Situated at the confluence of two rivers, the Aveyron and the Bonnette, the area was called Condat (confluence) during the Celtic era, then Nobilis Valis (Noble Valley) in the Roman era.
Antonin came to evangelise the Rutheni at the beginning of the Christian era. Martyred at Pamiers, his remains returned to Condat in a boat towed by two eagles. At that spot in the 8th century the Abbey of Saint-Antonin was built. The town developed later around the abbey and took the same name.
8th to 12th centuries The town is under the authority of a Viscount. Arts and crafts and commerce are prosperous (wine, saffron, prunes, butchers, tanneries, weaving woollen fabrics…). A class of bourgeois and traders developed. Witness the grand stone houses with their twin windows and the Maison Romane. This was the residence of the viscount (1125), one of the oldest and most beautiful examples of Romanesque civil architecture in France. The ramparts protected the town. The Viscounts began to loose their power in the 12th century and conceded to the town a charter of freedoms, rights and customs (1140-1144). It was one of the first charters in France accorded by the feudal regime.
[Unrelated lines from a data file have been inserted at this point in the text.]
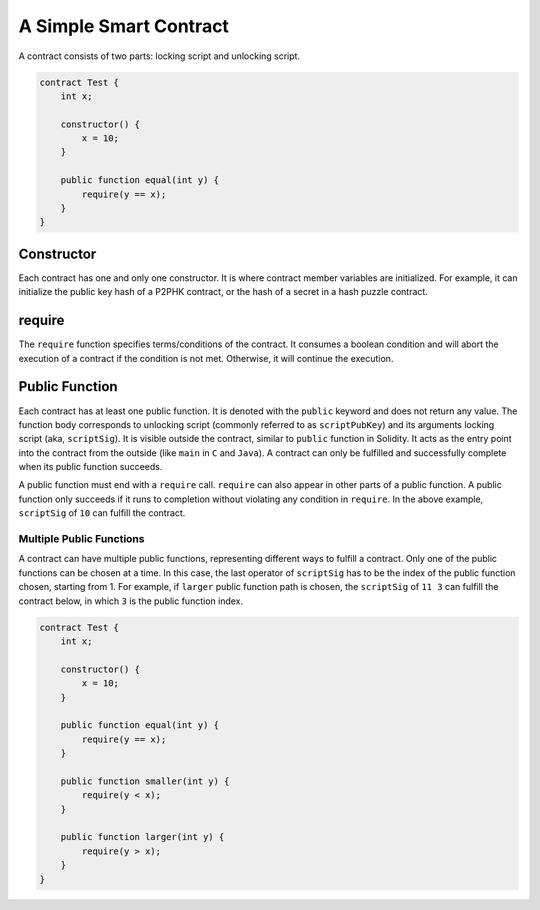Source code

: =======================
A Simple Smart Contract
=======================

A contract consists of two parts: locking script and unlocking script.

.. code-block:: solidity
    
    contract Test {
        int x;

        constructor() {
            x = 10;
        }

        public function equal(int y) {
            require(y == x);
        }
    }

Constructor
===========
Each contract has one and only one constructor. It is where contract member variables are initialized. 
For example, it can initialize the public key hash of a P2PHK contract, or the hash of a secret in a hash puzzle contract.

require
=======
The ``require`` function specifies terms/conditions of the contract. It consumes a boolean condition and will abort the execution of a contract if the condition is not met.
Otherwise, it will continue the execution.

Public Function
=================
Each contract has at least one public function. It is denoted with the ``public`` keyword and does not return any value. The function body corresponds to unlocking script (commonly referred to as ``scriptPubKey``) and its arguments locking script (aka, ``scriptSig``).
It is visible outside the contract, similar to ``public`` function in Solidity. It acts as the entry point into the contract from the outside (like ``main`` in ``C`` and ``Java``). A contract can only be fulfilled and successfully complete when its public function succeeds.

A public function must end with a ``require`` call. ``require`` can also appear in other parts of a public function. A public function only succeeds if it runs to completion without violating any condition in ``require``.
In the above example, ``scriptSig`` of ``10`` can fulfill the contract. 

Multiple Public Functions
---------------------------
A contract can have multiple public functions, representing different ways to fulfill a contract. Only one of the public functions can be chosen at a time. In this case, the last operator of ``scriptSig`` has to be the index of the public function chosen, starting from 1.
For example, if ``larger`` public function path is chosen, the ``scriptSig`` of ``11 3`` can fulfill the contract below, in which ``3`` is the public function index.

.. code-block:: solidity

    contract Test {
        int x;

        constructor() {
            x = 10;
        }

        public function equal(int y) {
            require(y == x);
        }

        public function smaller(int y) {
            require(y < x);
        }

        public function larger(int y) {
            require(y > x);
        }
    }
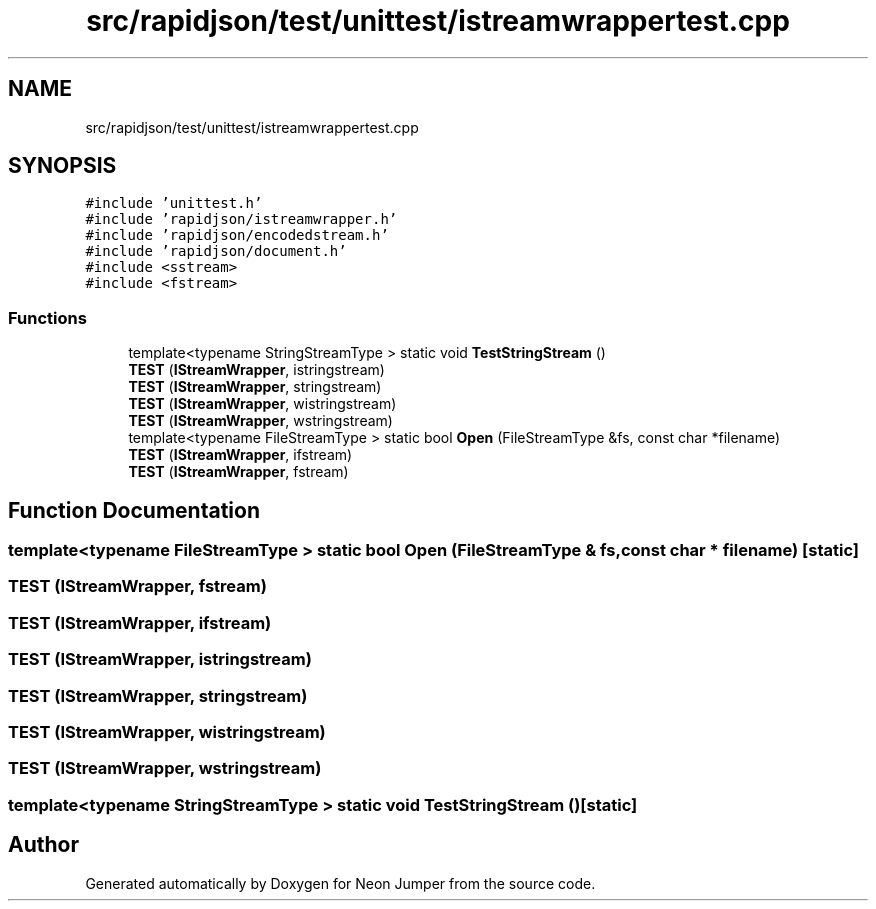 .TH "src/rapidjson/test/unittest/istreamwrappertest.cpp" 3 "Fri Jan 21 2022" "Neon Jumper" \" -*- nroff -*-
.ad l
.nh
.SH NAME
src/rapidjson/test/unittest/istreamwrappertest.cpp
.SH SYNOPSIS
.br
.PP
\fC#include 'unittest\&.h'\fP
.br
\fC#include 'rapidjson/istreamwrapper\&.h'\fP
.br
\fC#include 'rapidjson/encodedstream\&.h'\fP
.br
\fC#include 'rapidjson/document\&.h'\fP
.br
\fC#include <sstream>\fP
.br
\fC#include <fstream>\fP
.br

.SS "Functions"

.in +1c
.ti -1c
.RI "template<typename StringStreamType > static void \fBTestStringStream\fP ()"
.br
.ti -1c
.RI "\fBTEST\fP (\fBIStreamWrapper\fP, istringstream)"
.br
.ti -1c
.RI "\fBTEST\fP (\fBIStreamWrapper\fP, stringstream)"
.br
.ti -1c
.RI "\fBTEST\fP (\fBIStreamWrapper\fP, wistringstream)"
.br
.ti -1c
.RI "\fBTEST\fP (\fBIStreamWrapper\fP, wstringstream)"
.br
.ti -1c
.RI "template<typename FileStreamType > static bool \fBOpen\fP (FileStreamType &fs, const char *filename)"
.br
.ti -1c
.RI "\fBTEST\fP (\fBIStreamWrapper\fP, ifstream)"
.br
.ti -1c
.RI "\fBTEST\fP (\fBIStreamWrapper\fP, fstream)"
.br
.in -1c
.SH "Function Documentation"
.PP 
.SS "template<typename FileStreamType > static bool Open (FileStreamType & fs, const char * filename)\fC [static]\fP"

.SS "TEST (\fBIStreamWrapper\fP, fstream)"

.SS "TEST (\fBIStreamWrapper\fP, ifstream)"

.SS "TEST (\fBIStreamWrapper\fP, istringstream)"

.SS "TEST (\fBIStreamWrapper\fP, stringstream)"

.SS "TEST (\fBIStreamWrapper\fP, wistringstream)"

.SS "TEST (\fBIStreamWrapper\fP, wstringstream)"

.SS "template<typename StringStreamType > static void TestStringStream ()\fC [static]\fP"

.SH "Author"
.PP 
Generated automatically by Doxygen for Neon Jumper from the source code\&.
13th to 14th centuries. With commercial exchanges came new ideas. The Cathar doctrine came this way from Eastern Europe and rapidly became established in the South-West. Persecuted by the Pope and the King of France – the Albigensian crusade – the crusades carried out by Simon de Montfort, besieged Saint Antonin in 1212. The town and the Abbey were partly destroyed. Simon de Montfort became master of the town but was killed in 1218 in the siege of Toulouse. His son Amaury and his brother Guy de Montfort inherited Saint-Antonin which they later ceded, in 1226, to the King of France Louis VIII. He accepted and, the following year, Louis IX (Saint Louis) confirmed his protection on Saint-Antonin, which became a Royal Town and reached its zenith. Commerce flourished with Germany, Italy, England and Holland… The Viscounts, ruined, abandoned power from the beginning of the 13th century. Consuls elected for a year and chosen among the powerful families replaced the Viscounts. But the 14th century brought the start of theHundred-Year War. On the boundary of the English territory, Saint-Antonin suffered badly. Occupied by the English several times (1344, then 1351) it was retaken by the King of France after a two year siege (1352-1354) then became English again from 1360 (the treaty of Brétigny) to 1369. The war, the ravages of large armies and the plague caused a general misery. Activity didn’t start again until the end of the 14th century.
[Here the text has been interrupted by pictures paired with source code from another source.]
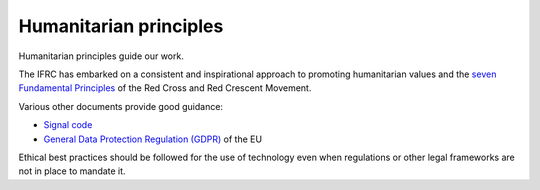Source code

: #######################
Humanitarian principles
#######################

.. todo:: Need to revise and add more details to this section.

Humanitarian principles guide our work.

The IFRC has embarked on a consistent and inspirational approach to promoting humanitarian values and the `seven Fundamental Principles <http://www.ifrc.org/en/who-we-are/vision-and-mission/the-seven-fundamental-principles/>`_ of the Red Cross and Red Crescent Movement.

Various other documents provide good guidance:

- `Signal code <https://signalcode.org/>`_
- `General Data Protection Regulation (GDPR) <https://eugdpr.org/>`_ of the EU

Ethical best practices should be followed for the use of technology even when regulations or other legal frameworks are not in place to mandate it.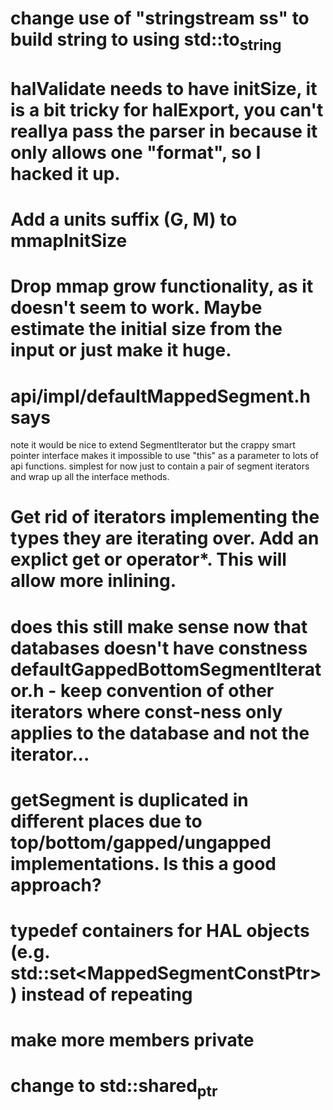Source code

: * change use of "stringstream ss" to build string to using std::to_string
* halValidate needs to have initSize, it is a bit tricky for halExport, you can't reallya pass the parser in because it only allows one "format", so I hacked it up.
* Add a units suffix (G, M) to mmapInitSize
* Drop mmap grow functionality, as it doesn't seem to work.  Maybe estimate the initial size from the input or just make it huge.
* api/impl/defaultMappedSegment.h says
note it would be nice to extend SegmentIterator but the crappy smart pointer interface makes it impossible to use "this" as a parameter to lots of api functions.  simplest for now just to contain a pair of segment iterators and wrap up all the interface methods. 
* Get rid of iterators implementing the types they are iterating over.  Add an explict get or operator*. This will allow  more inlining.
* does this still make sense now that databases doesn't have constness defaultGappedBottomSegmentIterator.h - keep convention of other iterators where const-ness only applies to the database and not the iterator...
* getSegment is duplicated in different places due to top/bottom/gapped/ungapped implementations.  Is this a good approach?
* typedef containers for HAL objects (e.g. std::set<MappedSegmentConstPtr>) instead of repeating
* make more members private
* change to std::shared_ptr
15th and 16th centuries A new period of prosperity started. Witness the beautiful stone houses with mullion windows in the commercial quarter, but also the more modest buildings of cob and wooden beams in the workers quarters. Inside the ramparts the town comprised 6000 inhabitants. Then came the wars of the religions. Saint-Antonin adopted the reformist religion and in 1562, after a fierce struggle the papists were chased from Saint-Antonin which declared itself a “Protestant Republic”. The battles were tough, the abbey and the churches were destroyed. The town reinforced its ramparts. In 1662 Louis XIII laid siege to Saint-Antonin, surrounded the town and raised the ramparts. The Catholics returned and the two communities lived together reasonably harmoniously until the Dismissal of the Edict of Nantes (1685) when the “dragonnades” and the inquisition obliged the protestants to renounce or flee. The “heroic” period of Saint-Antonin was over. The town was again taken in hand buy the King of France: it was the end of the privileges that had been accorded and strengthened since the 13th century and the progressive decadence of the economic and political life. During the 18th and 19th centuries the beautiful religious (the Génovéfain convent) and civil (bourgeois houses) buildings was not enough to mask the decline of the city.
At the end of the 19th century, the opening of the railway line (1856) and the installation of a thermal spa (1924) made it seem that the activity was restarting. But the flood in 1930 destroyed the installation. The railway was removed in 1956.
Today Saint-Antonin is a holiday “station verte” where it feels good to walk in the narrow streets with evocative names where you discover an example of twelve centuries of history at each step. “But we are in a museum!” Thus exclaimed Violet-le-Ducwhen he discovered the “little town of Saint-Antonin” on day in September 1842.